I was the World Bank's Chief Economist for South Asia during the Asian crisis. Just after the crisis had broken, there was still some pressure to implement the recommendations of the Tarapore Committee that had reported to the Indian government shortly before the crisis, and which recommended a "gradual" process of capital account liberalization lasting 3 years. I told an Indian newspaper that I thought 30 years would be more realistic. It seems to me that China should be thinking of a similar timescale to complete the liberalization process. That would then put Asian countries on the same sort of timescale that Europe followed in moving back to a liberal economy after World War Two. While the process was slow, it was also thorough, with the result that today no one worries that Europe may revert to a repressed economy. That is vastly better than a rush to liberalize followed by backtracking, as has often occurred in Latin America (with Argentina being a dramatic recent example).

Concluding Remarks

It is now widely acknowledged that China has undertaken by far the most successful transition from socialism to a market economy of any of the formerly centrally planned economies. It would be truly tragic if that success were to be jeopardized by a banking crisis, or for that matter by an international confrontation with countries that conclude they cannot live with a super-competitive China. Both threats seem altogether too likely to materialize if China retains an unchanged peg to the dollar. A substantial revaluation would be good for both China and the rest of the world.

References

Bergsten, C. Fred, and John Williamson, ed. 2003. Dollar Overvaluation and the World Economy. Washington: Institute for International Economics.
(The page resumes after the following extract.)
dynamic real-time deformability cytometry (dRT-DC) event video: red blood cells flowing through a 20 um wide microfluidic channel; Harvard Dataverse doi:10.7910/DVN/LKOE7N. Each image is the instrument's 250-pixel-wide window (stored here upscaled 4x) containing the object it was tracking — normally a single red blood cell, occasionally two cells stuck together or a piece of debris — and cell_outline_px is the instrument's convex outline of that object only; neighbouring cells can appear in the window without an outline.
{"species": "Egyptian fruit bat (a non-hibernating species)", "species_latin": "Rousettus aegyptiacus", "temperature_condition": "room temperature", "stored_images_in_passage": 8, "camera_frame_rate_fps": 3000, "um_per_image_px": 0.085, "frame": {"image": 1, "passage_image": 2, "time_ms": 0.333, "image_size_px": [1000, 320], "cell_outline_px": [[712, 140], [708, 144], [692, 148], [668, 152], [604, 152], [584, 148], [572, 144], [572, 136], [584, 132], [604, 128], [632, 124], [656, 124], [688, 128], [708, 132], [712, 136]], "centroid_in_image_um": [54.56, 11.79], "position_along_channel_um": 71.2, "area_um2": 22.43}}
Williamson, John. 2003. Is There a Problem of Inconsistent World Payments Objectives? Draft paper prepared for a forthcoming conference of the Institute for International Economics.

Wren-Lewis, Simon, and Rebecca L. Driver. 1998. Real Exchange Rates for the Year 2000. Washington: Institute for International Economics.

Notes

1. Nowadays the tendency is to build models that take variables that are clearly policy instruments as the exogenous variables, rather than activity levels or exchange rates. One can still use that type of model to answer the question posed, by introducing shocks into the model. See Martin Baily's paper in Bergsten and Williamson (2003) for an example.

2. See Table A.11 in the Williamson-Mahar appendix to Wren-Lewis and Driver (1998).